--- Entries supplied Enclosed Below ---

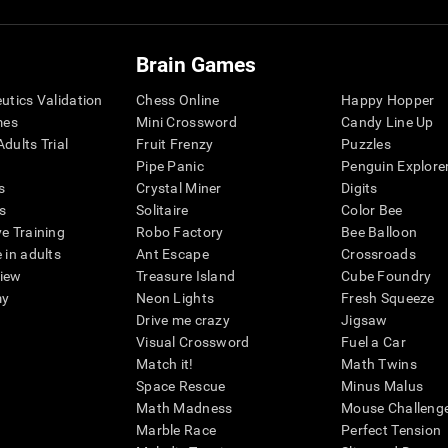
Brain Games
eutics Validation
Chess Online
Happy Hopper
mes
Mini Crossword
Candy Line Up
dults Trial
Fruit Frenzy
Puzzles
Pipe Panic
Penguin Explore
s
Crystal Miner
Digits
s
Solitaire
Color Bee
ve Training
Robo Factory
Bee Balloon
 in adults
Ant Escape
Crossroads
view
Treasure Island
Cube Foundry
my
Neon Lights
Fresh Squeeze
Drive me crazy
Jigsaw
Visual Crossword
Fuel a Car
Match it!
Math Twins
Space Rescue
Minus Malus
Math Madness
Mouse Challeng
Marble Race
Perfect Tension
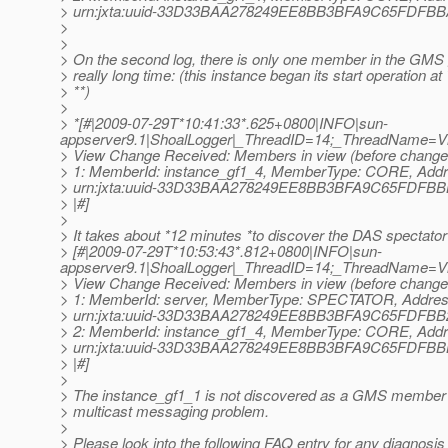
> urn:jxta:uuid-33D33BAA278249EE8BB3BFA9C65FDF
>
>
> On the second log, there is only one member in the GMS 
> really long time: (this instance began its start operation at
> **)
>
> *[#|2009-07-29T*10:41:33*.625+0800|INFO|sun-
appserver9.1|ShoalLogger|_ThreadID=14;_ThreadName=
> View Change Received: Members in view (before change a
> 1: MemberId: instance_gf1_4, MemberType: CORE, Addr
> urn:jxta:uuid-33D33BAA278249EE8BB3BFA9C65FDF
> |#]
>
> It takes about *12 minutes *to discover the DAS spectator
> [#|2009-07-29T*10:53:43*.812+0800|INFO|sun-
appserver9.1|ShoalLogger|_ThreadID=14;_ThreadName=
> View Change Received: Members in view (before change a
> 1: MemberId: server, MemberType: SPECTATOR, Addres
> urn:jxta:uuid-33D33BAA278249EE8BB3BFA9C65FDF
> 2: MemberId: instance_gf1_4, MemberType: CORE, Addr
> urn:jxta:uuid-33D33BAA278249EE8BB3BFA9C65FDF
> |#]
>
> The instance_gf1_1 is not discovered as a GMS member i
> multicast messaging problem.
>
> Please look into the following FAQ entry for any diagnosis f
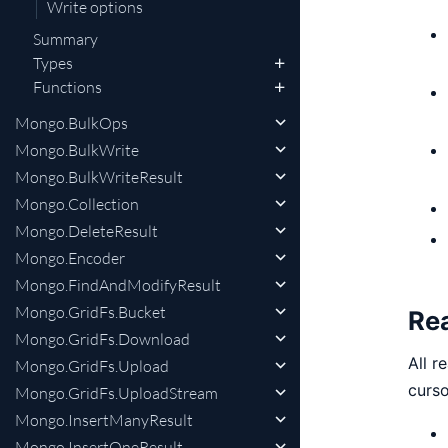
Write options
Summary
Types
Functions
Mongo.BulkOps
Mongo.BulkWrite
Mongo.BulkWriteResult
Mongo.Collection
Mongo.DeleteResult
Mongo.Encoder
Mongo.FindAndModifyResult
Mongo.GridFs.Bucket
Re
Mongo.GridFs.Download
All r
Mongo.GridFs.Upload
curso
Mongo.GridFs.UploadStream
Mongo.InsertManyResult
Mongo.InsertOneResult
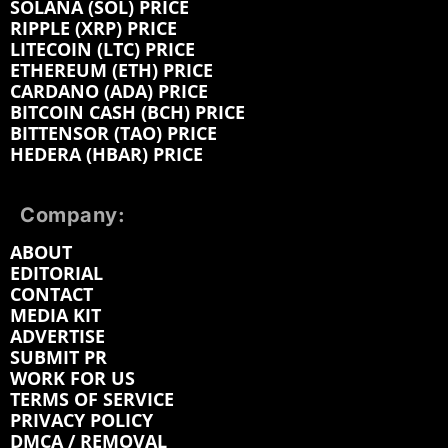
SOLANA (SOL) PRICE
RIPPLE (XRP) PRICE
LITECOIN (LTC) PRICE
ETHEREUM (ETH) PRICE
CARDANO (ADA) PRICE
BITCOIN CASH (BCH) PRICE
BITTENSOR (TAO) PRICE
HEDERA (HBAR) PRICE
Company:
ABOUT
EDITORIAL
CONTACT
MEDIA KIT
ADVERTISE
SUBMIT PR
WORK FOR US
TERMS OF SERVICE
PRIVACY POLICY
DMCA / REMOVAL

--- End of Enclosed Entries supplied ---

*Exercise requirements*:
Put every line from the start of the entries through the line containing "Treasure Island" into a Markdown table with columns Row and Line, numbering the rows and including both end lines. Leave out blank lines and the pictures.

*Task output*:
| Row | Line |
|---|---|
| 1 | Brain Games |
| 2 | eutics Validation |
| 3 | Chess Online |
| 4 | Happy Hopper |
| 5 | mes |
| 6 | Mini Crossword |
| 7 | Candy Line Up |
| 8 | dults Trial |
| 9 | Fruit Frenzy |
| 10 | Puzzles |
| 11 | Pipe Panic |
| 12 | Penguin Explore |
| 13 | s |
| 14 | Crystal Miner |
| 15 | Digits |
| 16 | s |
| 17 | Solitaire |
| 18 | Color Bee |
| 19 | ve Training |
| 20 | Robo Factory |
| 21 | Bee Balloon |
| 22 |  in adults |
| 23 | Ant Escape |
| 24 | Crossroads |
| 25 | view |
| 26 | Treasure Island |